You are viewing a plain text version of this content. The canonical link for it is here.
Posted to users@kafka.apache.org by Sam Lendle <sl...@pandora.com> on 2018/06/28 19:47:26 UTC

Streams task assignment

Please correct me if I’m wrong, but I’m under the impression that the task_id in streams metrics is formatted as <topicGroupId>_<partitionId>, and topicGroupId corresponds to a particular subtopology in the streams topology. I assume that’s true for the rest of this message.

I have a streams app with multiple sub topologies. Two subtopologies are pretty simple but one is more complex with an aggregation, a join, and a transform. All input topics to subtopology 1 have 48 partitions, and I have 12 app instances running kafka streams with 4 threads each.  The distribution of tasks across threads and application instances is balanced. But when I look just at just the complex subtopology, I see that the number of partitions assigned to each thread varies between 0 and 2, and if I aggregate to the app level, it varies between 2 and 6.

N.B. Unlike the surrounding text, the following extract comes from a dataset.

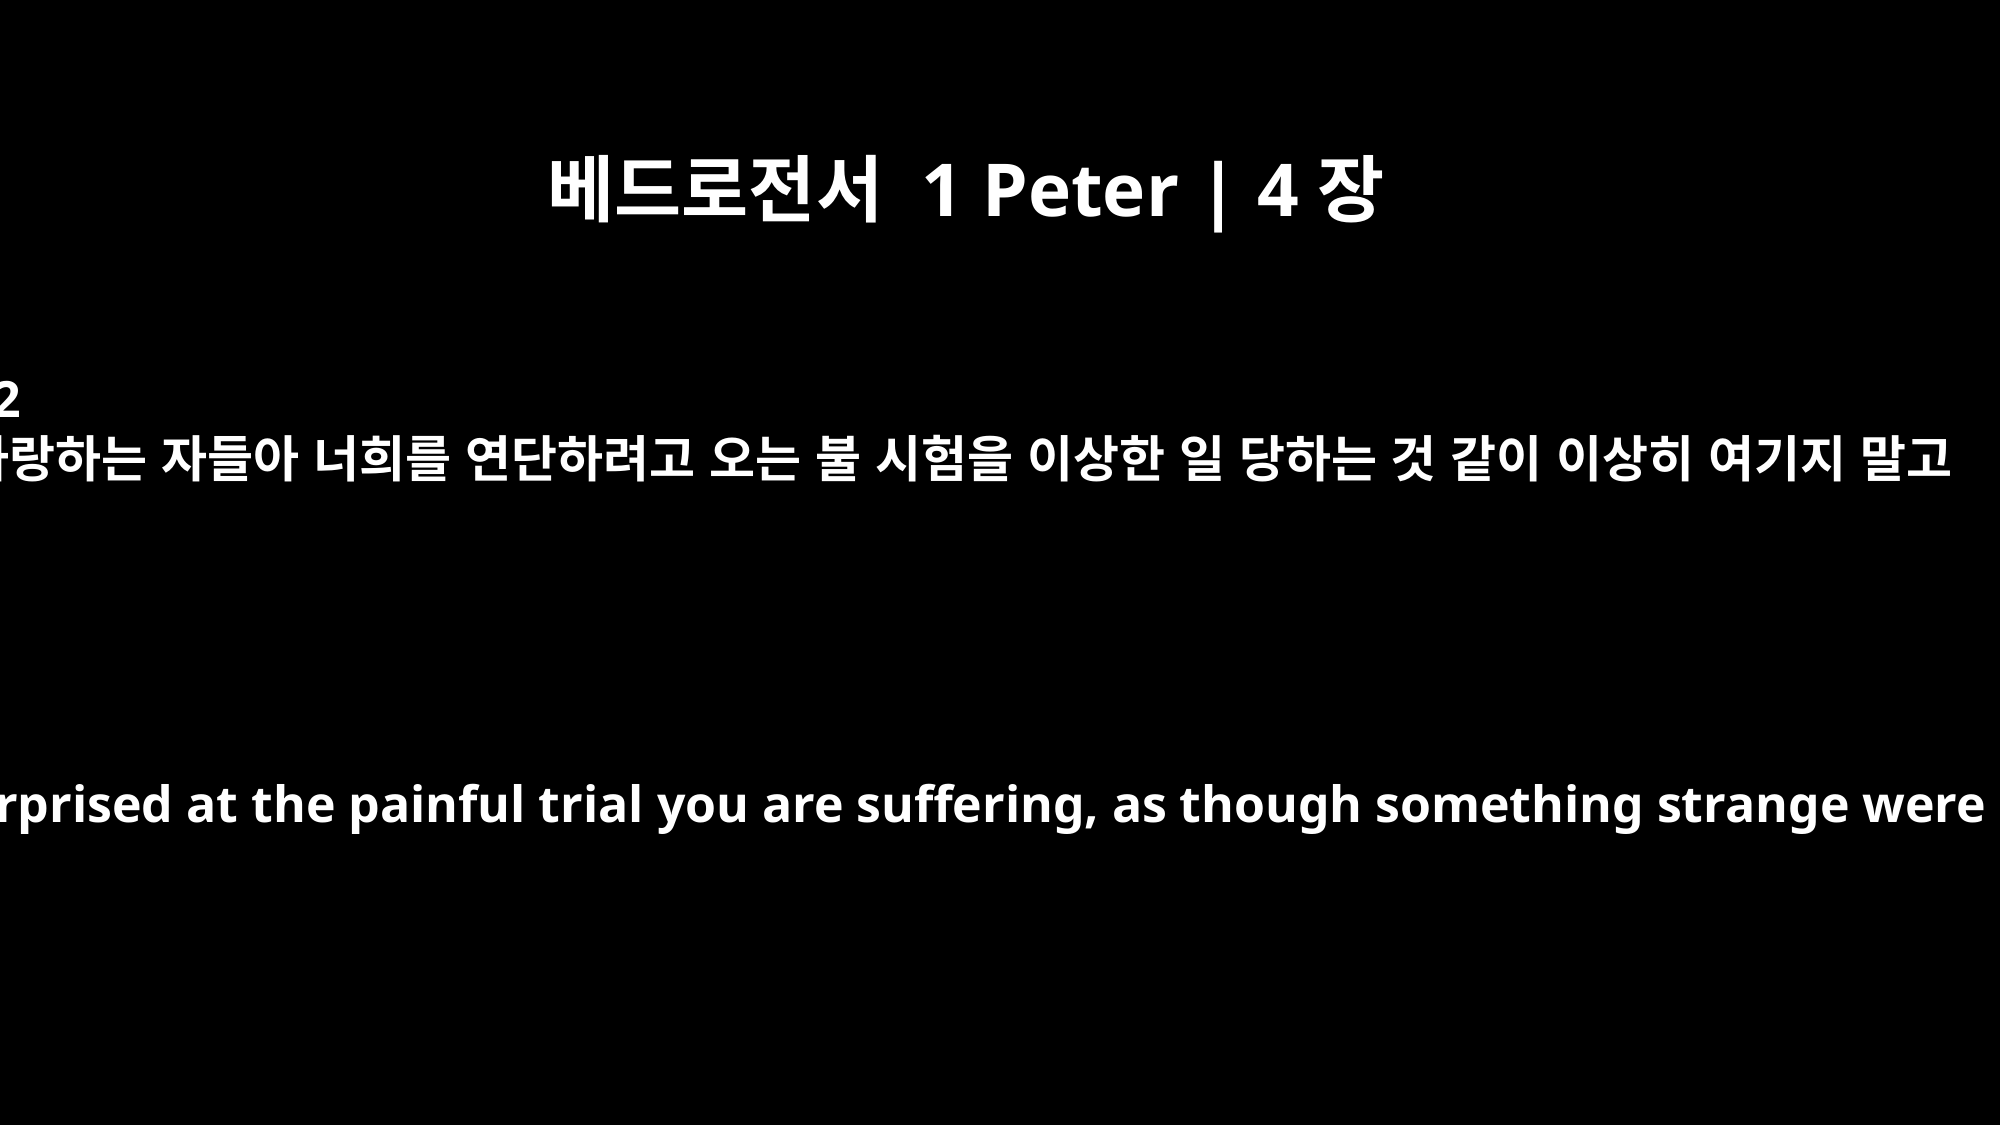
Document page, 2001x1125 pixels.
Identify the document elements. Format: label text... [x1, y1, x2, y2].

Based on this, it looks to me that when assigning partitions to threads, the subtopology/topic group is not considered when trying to balance tasks assigned to threads. Also, it looks like kafkastreams instance may not be considered either, though that may just be an artifact of subtopology not being considered. Is that the case? Either way this is not ideal, because my complex sub topology is much more cpu and memory intensive.

So my question is: is it possible to take subtopology into account when tasks are assigned to threads/instances short of modifying StreamPartitionAssignor? I’m thinking I might need to split out that subtopology to a different streams app, but was wondering if there was a simpler way.

Best,
Sam

Re: Streams task assignment

Posted by Guozhang Wang <wa...@gmail.com>.
Hello Sam,

Since 1.1.0 we do have considerations about load balancing between
sub-topologies, as summarized in this PR:
https://github.com/apache/kafka/pull/4624

Note that generally we want to optimize our task assignor further to be
state-store aware (https://issues.apache.org/jira/browse/KAFKA-6039); but
what you described as to consider at least at the basis of per-sub-topology
should already be added.



Guozhang



On Thu, Jun 28, 2018 at 12:47 PM Sam Lendle <sl...@pandora.com> wrote:

> Please correct me if I’m wrong, but I’m under the impression that the
> task_id in streams metrics is formatted as <topicGroupId>_<partitionId>,
> and topicGroupId corresponds to a particular subtopology in the streams
> topology. I assume that’s true for the rest of this message.
>
> I have a streams app with multiple sub topologies. Two subtopologies are
> pretty simple but one is more complex with an aggregation, a join, and a
> transform. All input topics to subtopology 1 have 48 partitions, and I have
> 12 app instances running kafka streams with 4 threads each.  The
> distribution of tasks across threads and application instances is balanced.
> But when I look just at just the complex subtopology, I see that the number
> of partitions assigned to each thread varies between 0 and 2, and if I
> aggregate to the app level, it varies between 2 and 6.
>
> Based on this, it looks to me that when assigning partitions to threads,
> the subtopology/topic group is not considered when trying to balance tasks
> assigned to threads. Also, it looks like kafkastreams instance may not be
> considered either, though that may just be an artifact of subtopology not
> being considered. Is that the case? Either way this is not ideal, because
> my complex sub topology is much more cpu and memory intensive.
>
> So my question is: is it possible to take subtopology into account when
> tasks are assigned to threads/instances short of modifying
> StreamPartitionAssignor? I’m thinking I might need to split out that
> subtopology to a different streams app, but was wondering if there was a
> simpler way.
>
> Best,
> Sam
>


-- 
-- Guozhang